─── 记录列表

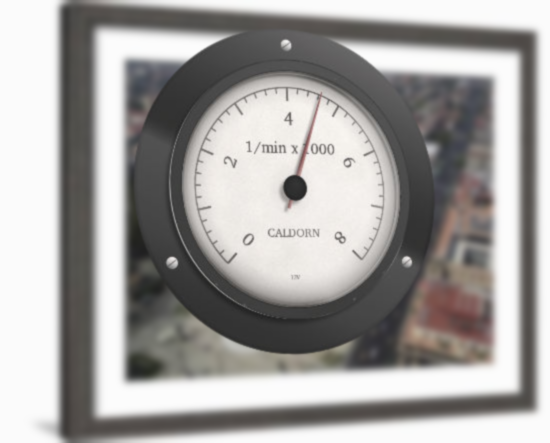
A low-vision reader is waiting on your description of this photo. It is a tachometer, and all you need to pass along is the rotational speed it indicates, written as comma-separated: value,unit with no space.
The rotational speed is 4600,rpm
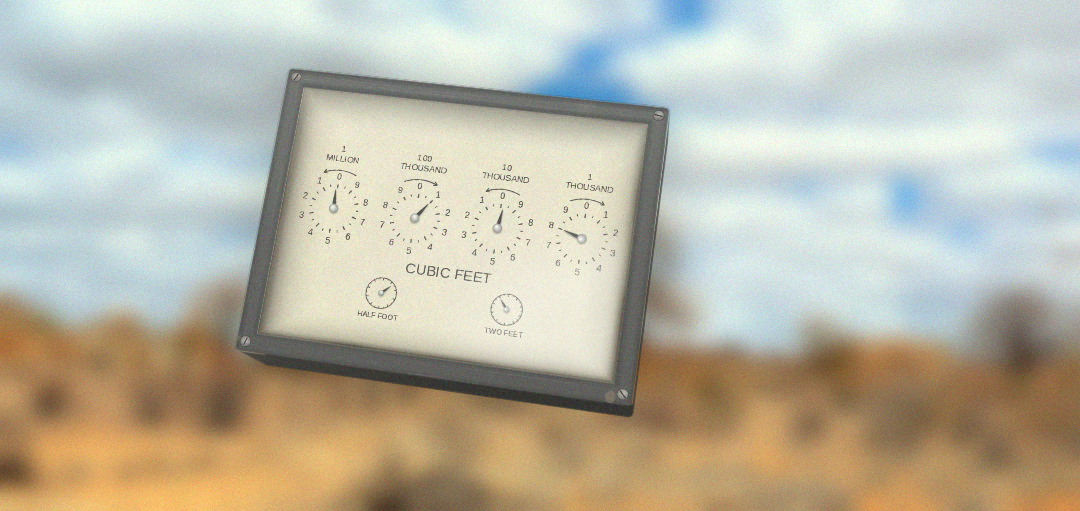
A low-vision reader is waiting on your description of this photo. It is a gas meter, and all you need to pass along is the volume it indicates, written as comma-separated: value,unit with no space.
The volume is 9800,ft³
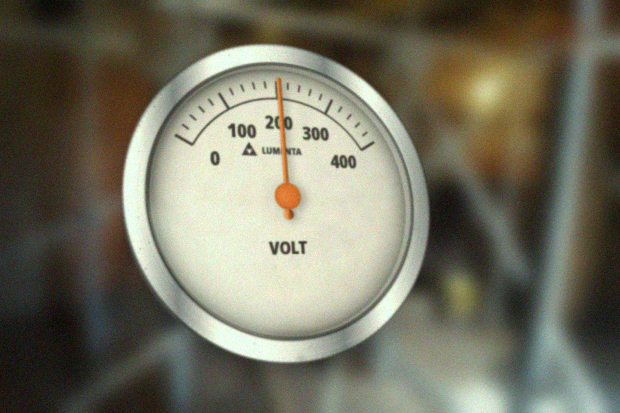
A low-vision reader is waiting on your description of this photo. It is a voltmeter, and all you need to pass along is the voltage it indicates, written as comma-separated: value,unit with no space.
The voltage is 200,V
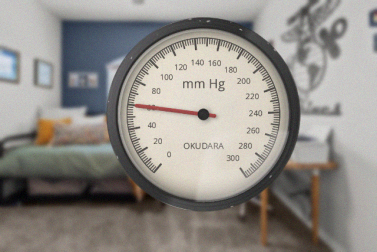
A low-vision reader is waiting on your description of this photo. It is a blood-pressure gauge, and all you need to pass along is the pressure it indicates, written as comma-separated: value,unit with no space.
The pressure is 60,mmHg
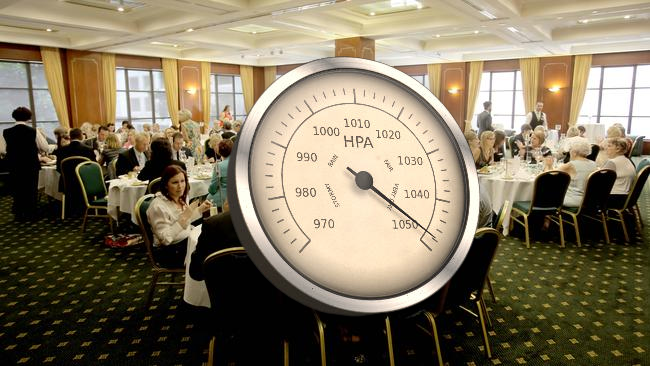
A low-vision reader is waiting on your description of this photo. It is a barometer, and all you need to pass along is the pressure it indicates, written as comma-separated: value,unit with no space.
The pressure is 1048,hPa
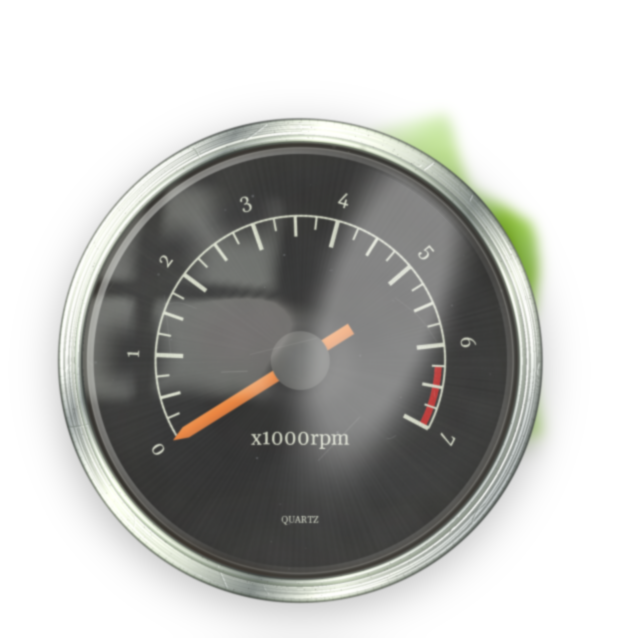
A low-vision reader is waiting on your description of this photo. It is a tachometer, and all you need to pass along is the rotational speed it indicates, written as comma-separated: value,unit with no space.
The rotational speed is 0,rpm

──────
─── 记录列表

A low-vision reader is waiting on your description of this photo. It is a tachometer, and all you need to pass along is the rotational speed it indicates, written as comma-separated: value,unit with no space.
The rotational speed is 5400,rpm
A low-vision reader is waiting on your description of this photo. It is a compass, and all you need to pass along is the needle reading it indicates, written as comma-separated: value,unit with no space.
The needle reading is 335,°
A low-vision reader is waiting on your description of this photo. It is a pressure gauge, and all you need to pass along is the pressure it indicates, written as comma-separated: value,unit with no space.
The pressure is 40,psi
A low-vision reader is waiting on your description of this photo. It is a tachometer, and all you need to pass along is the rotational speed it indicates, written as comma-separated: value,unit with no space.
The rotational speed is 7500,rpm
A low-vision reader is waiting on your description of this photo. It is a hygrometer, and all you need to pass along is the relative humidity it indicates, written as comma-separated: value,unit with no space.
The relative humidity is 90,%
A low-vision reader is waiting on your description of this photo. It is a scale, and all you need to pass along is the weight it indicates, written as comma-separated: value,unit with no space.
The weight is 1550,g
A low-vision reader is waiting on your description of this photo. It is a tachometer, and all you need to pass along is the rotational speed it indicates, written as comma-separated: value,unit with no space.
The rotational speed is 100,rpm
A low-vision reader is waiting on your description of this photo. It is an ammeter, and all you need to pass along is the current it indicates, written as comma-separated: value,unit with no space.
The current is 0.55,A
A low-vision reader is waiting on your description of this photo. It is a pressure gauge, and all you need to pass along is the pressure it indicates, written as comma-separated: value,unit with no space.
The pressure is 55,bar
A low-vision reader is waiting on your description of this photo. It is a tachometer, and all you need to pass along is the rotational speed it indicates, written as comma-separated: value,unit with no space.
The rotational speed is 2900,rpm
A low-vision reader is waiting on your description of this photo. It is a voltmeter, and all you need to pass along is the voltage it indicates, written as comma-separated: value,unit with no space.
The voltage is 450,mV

──────
─── 记录列表

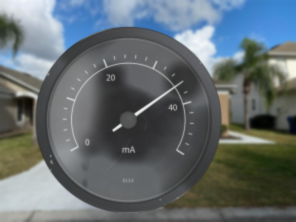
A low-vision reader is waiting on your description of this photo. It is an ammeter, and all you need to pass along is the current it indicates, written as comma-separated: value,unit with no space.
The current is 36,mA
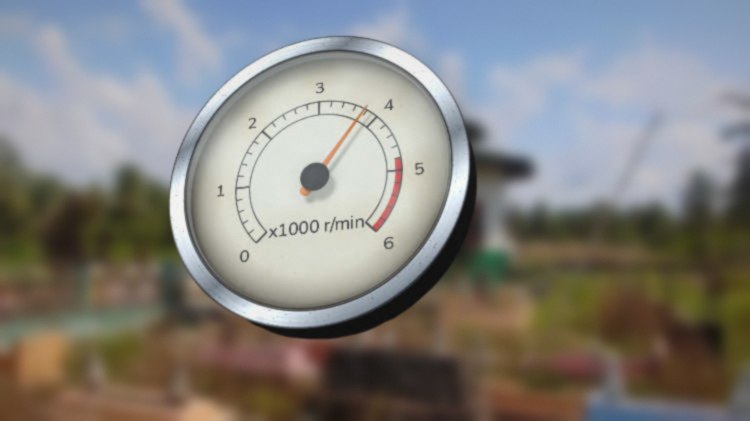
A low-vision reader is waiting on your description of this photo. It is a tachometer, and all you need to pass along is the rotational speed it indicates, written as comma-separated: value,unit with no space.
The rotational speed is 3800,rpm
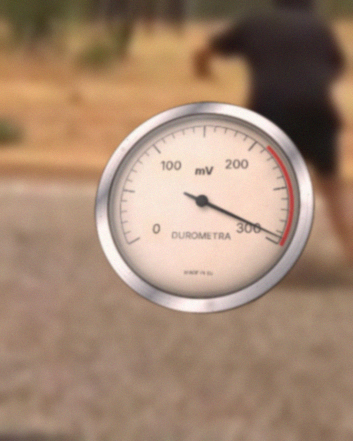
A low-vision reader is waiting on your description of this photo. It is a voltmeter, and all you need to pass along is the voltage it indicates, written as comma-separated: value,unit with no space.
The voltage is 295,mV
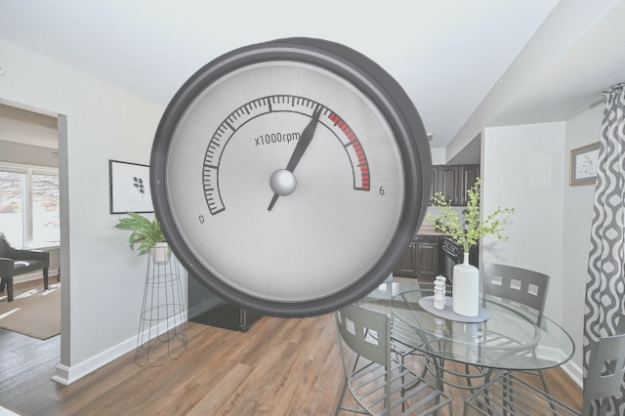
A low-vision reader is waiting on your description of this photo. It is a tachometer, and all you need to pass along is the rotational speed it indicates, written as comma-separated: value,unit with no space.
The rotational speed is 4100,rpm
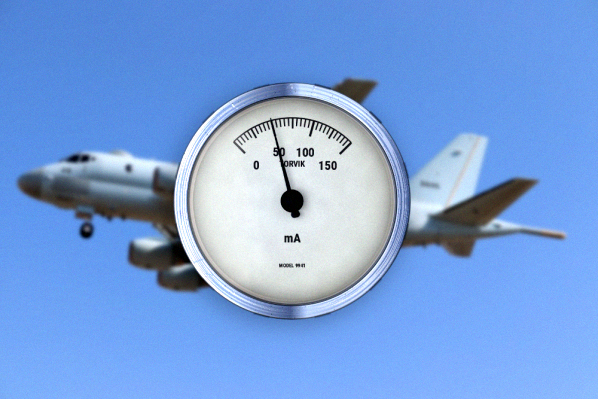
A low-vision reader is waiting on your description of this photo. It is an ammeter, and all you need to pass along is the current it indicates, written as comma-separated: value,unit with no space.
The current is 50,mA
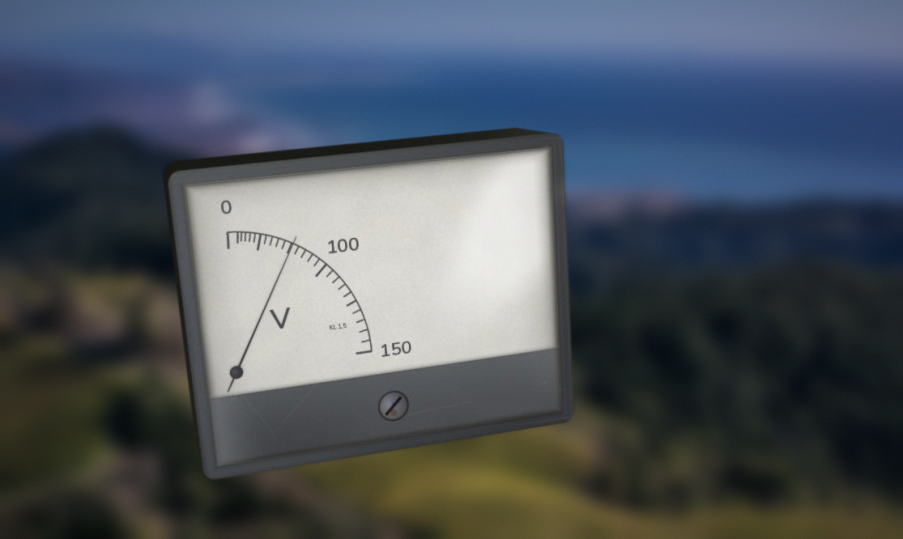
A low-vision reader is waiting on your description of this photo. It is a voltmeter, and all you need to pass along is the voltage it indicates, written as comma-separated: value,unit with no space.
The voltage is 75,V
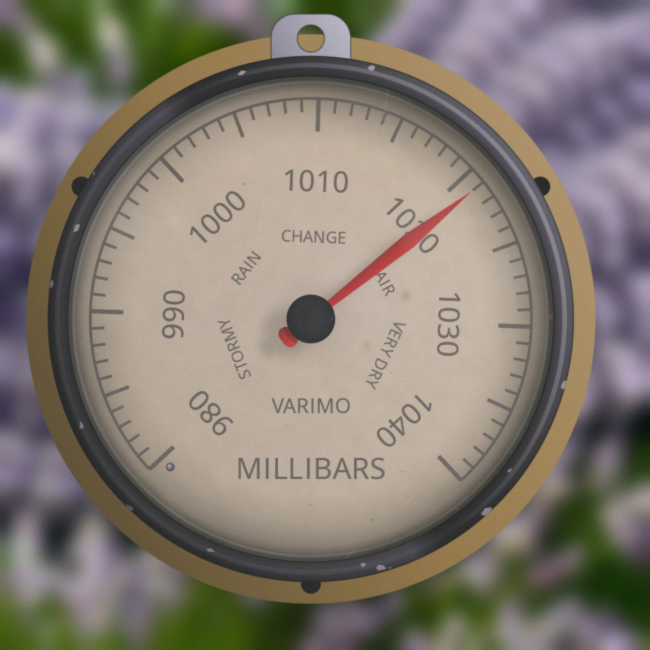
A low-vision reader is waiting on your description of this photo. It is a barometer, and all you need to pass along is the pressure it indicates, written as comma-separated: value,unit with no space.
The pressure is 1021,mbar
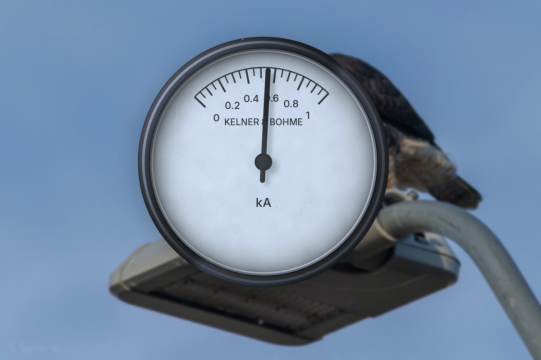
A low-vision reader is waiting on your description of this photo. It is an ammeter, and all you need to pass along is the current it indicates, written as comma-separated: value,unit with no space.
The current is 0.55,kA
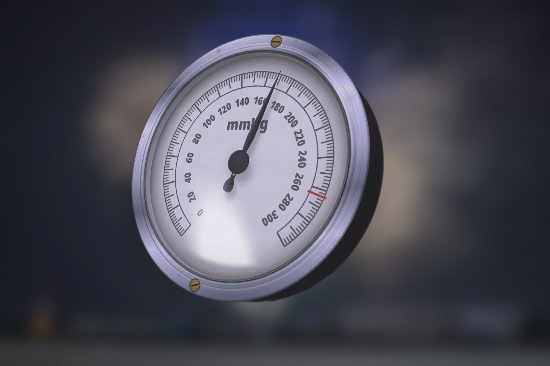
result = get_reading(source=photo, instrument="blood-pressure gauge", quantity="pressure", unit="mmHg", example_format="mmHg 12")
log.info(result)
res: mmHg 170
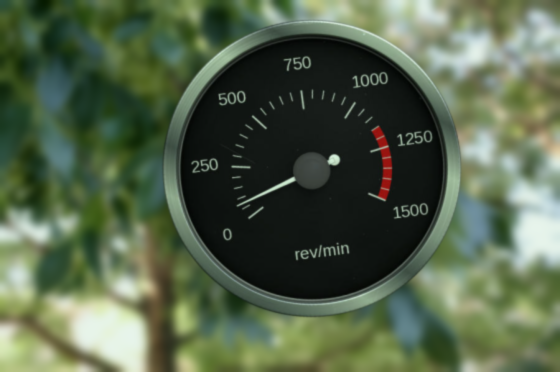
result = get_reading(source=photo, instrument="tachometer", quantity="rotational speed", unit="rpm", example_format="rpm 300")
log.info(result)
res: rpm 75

──────

练习目标: 请找出上面所有含有单词“weight”的行，并把这些行逐一抄录下来。

回答:
A low-vision reader is waiting on your description of this photo. It is a scale, and all you need to pass along is the weight it indicates, written as comma-separated: value,unit with no space.
The weight is 1550,g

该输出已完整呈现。